ひじを曲げようとしたりするタイミングで療法士が、どこに力を入れたら動くのかがわかるように
力を入れる場所を、トントン…と指で突いて教えてくれます。
『腕を動かすときに、ここに力を入れて…なんて、いちいち気にしたことなかったな…
意識しないで出来てたってことだよね…やっぱり、ニンゲンってスゴイ!』
ベッドから車イスへの移動の仕方や、車イスの動かし方を教わったりもしました。
左手足は使えないので、右足で地面を蹴って漕ぎながら右手で車輪を動かします。
車イスを自分で動かすのはすぐ出来るようになり、車イス用トイレの入り方も教えてもらい、
自分一人でトイレに行けるようになりました。
廊下を車イスで移動していると、看護師たちに
「劇的な回復力だね~」
と言われましたが…
『左手も左足も動かないのに、回復なんて言えないよ…』
心の中では、そう思ってました。
リハビリの時間では、手すりに掴まって立ちながら体重移動の練習もしていました。
あるとき、姿見くらいの鏡を前に置いてくれて自分の身体の状態を見ながらの練習があって…

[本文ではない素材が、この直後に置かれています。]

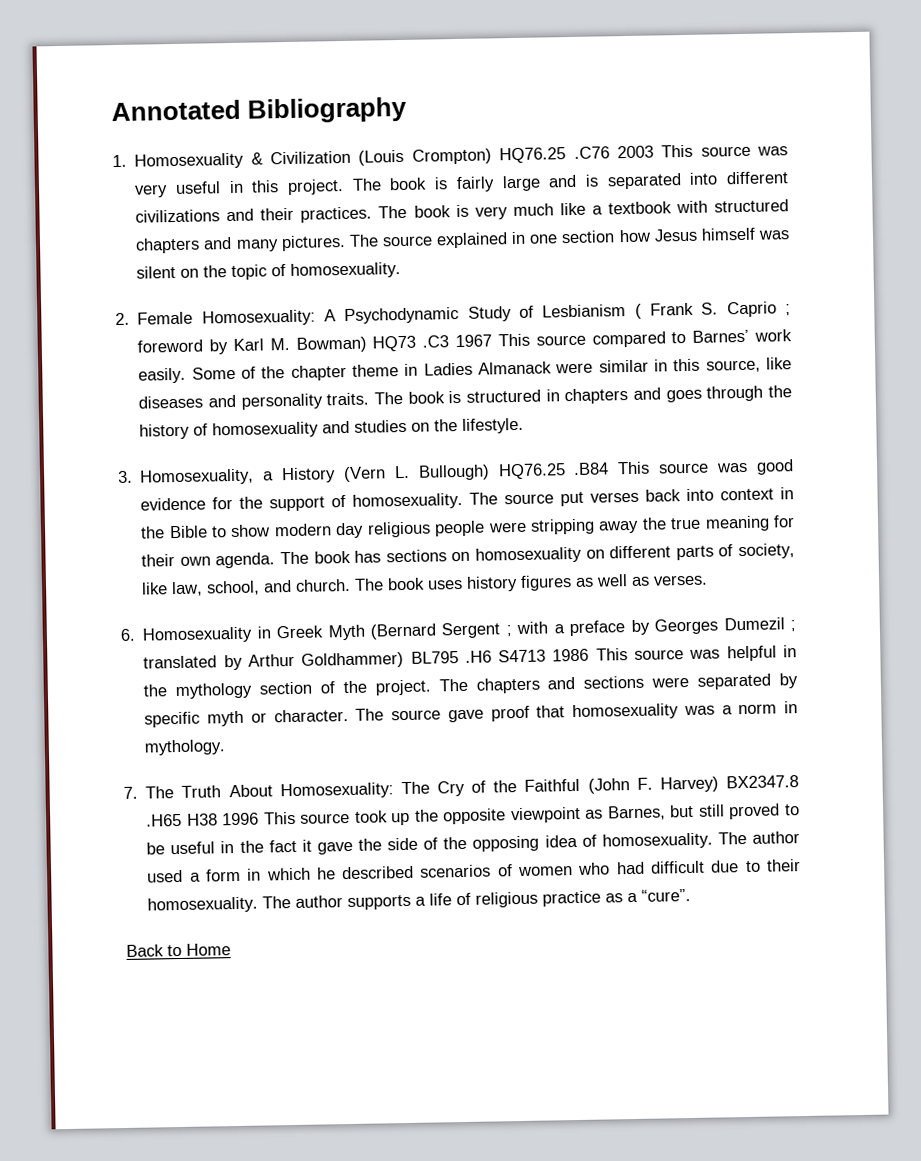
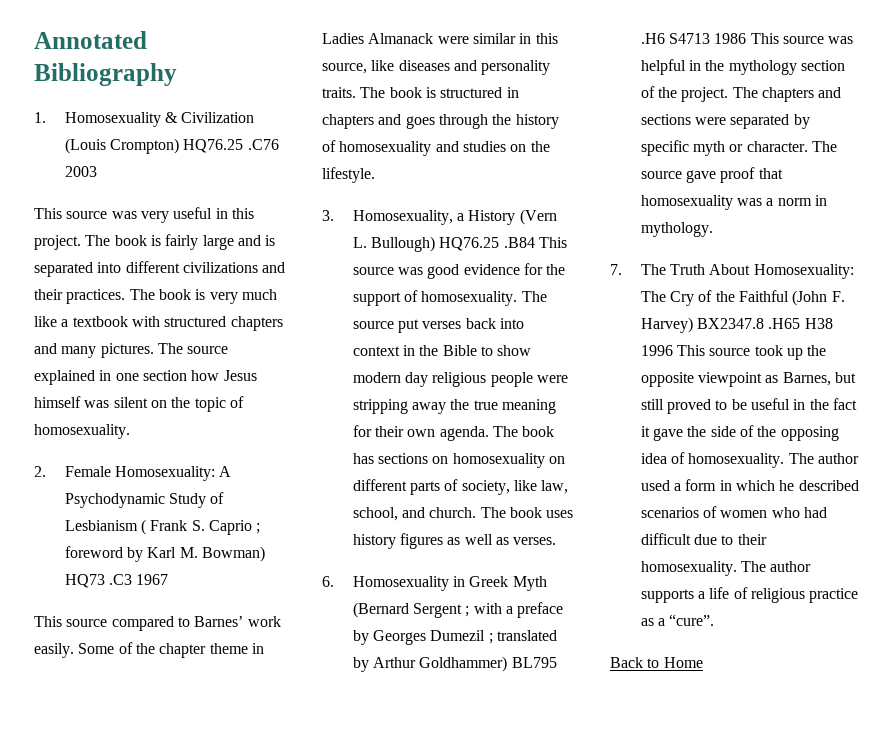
(654, 152) none -> (97, 171) //
(493, 341) none -> (169, 579) //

ちょっとだけフラメンコのレッスンを受けているときのことを思い出したりしました。
リハビリの時間以外でも、自分でベッドの柵に掴まって体重移動の練習をしていました。
どこに体重がかかっているとか、考えながらやっているだけで疲れてくる…
『立っているときに、こんなこと考えたこと無かったな…
考えなくても出来るのが普通ってことだよね。
意識しないで動けてたことがたくさんあって…
今は、意識しても動かないのに…ニンゲンってスゴイ!』
リハビリが始まってから
「ニンゲンってスゴイ!」
と思うことばかりな日々でした。
そんなある日、
車イスのひじ掛けに左腕を乗せて手首から先はダランと力を抜いて
少しフフラフラ動くようにしながら…
『ふと、指が動いたりしないかな…』
なんて思っていたら…
なんとなく小指が動いたような気がしました!
頑張って小指に意識を集中させて…ほんの少しだけどピクリと動きました!
何度も何度も頑張ってみたら、何回かに1回はピクリとする感じがあります。
翌日、看護師が来たときにも頑張ってみたら小指がピクリとしました。
「ね? 今、動いたよね?」
看護師も
「動いたねー!感動するー!」
と言ってくれました。
ホントに嬉しかった…ちょっとずつ動いてくるかもしれない、と思えてきました。
この頃は、病気のことも麻痺のことも、よく分かってなくて…
だからなのかもしれないけど、どうやったら動くんだろう、と考えてばかりいて、
不思議と絶望したり悲観的になったりすることはありませんでした。
『フラメンコみたいな日常にない動きだって段々出来るようになったり分かってきたりしてきたんだから、
日常の動きは最近まで意識しないで出来てたんだし、またフッと出来るようになったりしないかな…』
と、ちょっと楽観的というか…現実をまともに受け止めることを考えたくないような…
自分でも色んなことが理解しきれなかったのかもしれないけど、
悲観的にはなっていなかった気がします。
でも、足のほうは相変わらず膝に力が入らず、足首は上がらないまま。
足先をスネのほうに曲げることを背屈(はいくつ)というらしく、
これが出来ないと上手く歩くことは出来ない…。
ひざ下に微弱な電流を流して刺激を与えることもしましたが、足先はなかなか動く気配がありません。
同室の80代のお婆さんも、その器具を使っていて数日後には背屈が出来るようになっていました。
『私の左足も動くようになるかな…』
ちょっとずつ、ちょっとずつ…頑張ってね、私の左手と左足。